Excerpt to read:

[PATCH] habanalabs/gaudi: scrub all memory upon closing FD

From: Oded Gabbay
Date: Wed Nov 04 2020 - 04:39:23 EST


From: farah kassabri <fkassabri@xxxxxxxxx>

In cases of multi-tenants, administrators may want to prevent data
leakage between users running on the same device one after another.

To do that the driver can scrub the internal memory (both SRAM and
DRAM) after a user finish to use the memory.

Because in GAUDI the driver allows only one application to use the
device at a time, it can scrub the memory when user app close FD.

In future devices where we have MMU on the DRAM, we can scrub the DRAM
memory with a finer granularity (page granularity) when the user
allocates the memory.

This feature is not supported in Goya.

To allow users that want to debug their applications, we add a kernel
module parameter to load the driver with this feature disabled.

Signed-off-by: farah kassabri <fkassabri@xxxxxxxxx>
Reviewed-by: Oded Gabbay <ogabbay@xxxxxxxxxx>
Signed-off-by: Oded Gabbay <ogabbay@xxxxxxxxxx>
---
drivers/misc/habanalabs/common/context.c | 3 +
drivers/misc/habanalabs/common/habanalabs.h | 5 +
.../misc/habanalabs/common/habanalabs_drv.c | 6 +
drivers/misc/habanalabs/common/memory.c | 23 ++-
drivers/misc/habanalabs/gaudi/gaudi.c | 131 ++++++++++++++++--
drivers/misc/habanalabs/goya/goya.c | 6 +
drivers/misc/habanalabs/goya/goyaP.h | 1 +
7 files changed, 161 insertions(+), 14 deletions(-)

diff --git a/drivers/misc/habanalabs/common/context.c b/drivers/misc/habanalabs/common/context.c
index 2077bbe3606a..f65e6559149b 100644
--- a/drivers/misc/habanalabs/common/context.c
+++ b/drivers/misc/habanalabs/common/context.c
@@ -45,6 +45,9 @@ static void hl_ctx_fini(struct hl_ctx *ctx)
hl_vm_ctx_fini(ctx);
hl_asid_free(hdev, ctx->asid);

+ /* Scrub both SRAM and DRAM */
+ hdev->asic_funcs->scrub_device_mem(hdev, 0, 0);
+
if ((!hdev->pldm) && (hdev->pdev) &&
(!hdev->asic_funcs->is_device_idle(hdev,
&idle_mask, NULL)))
diff --git a/drivers/misc/habanalabs/common/habanalabs.h b/drivers/misc/habanalabs/common/habanalabs.h
index d814ff69eb01..54600443ebc7 100644
--- a/drivers/misc/habanalabs/common/habanalabs.h
+++ b/drivers/misc/habanalabs/common/habanalabs.h
@@ -746,6 +746,7 @@ enum div_select_defs {
* dma_free_coherent(). This is ASIC function because
* its implementation is not trivial when the driver
* is loaded in simulation mode (not upstreamed).

Data below:
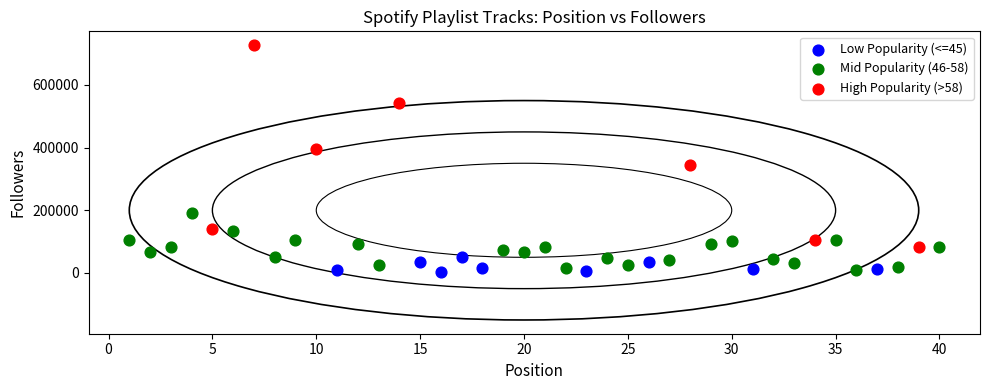

Which series reaches the maximum Y coordinate?

High Popularity (>58)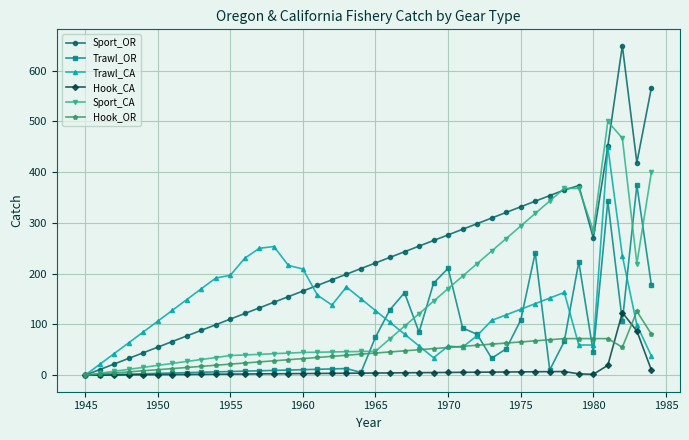

What is the maximum value for Trawl_OR?

374.4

Action item:
Answer from the memory-scrubbing patch:
(a) Which two kinds of internal memory does the driver scrub?
(b) Which device does not support this feature?
(c) How many files does the patch change?
The data plays no part in this.

Solution:
(a) SRAM and DRAM
(b) Goya
(c) 7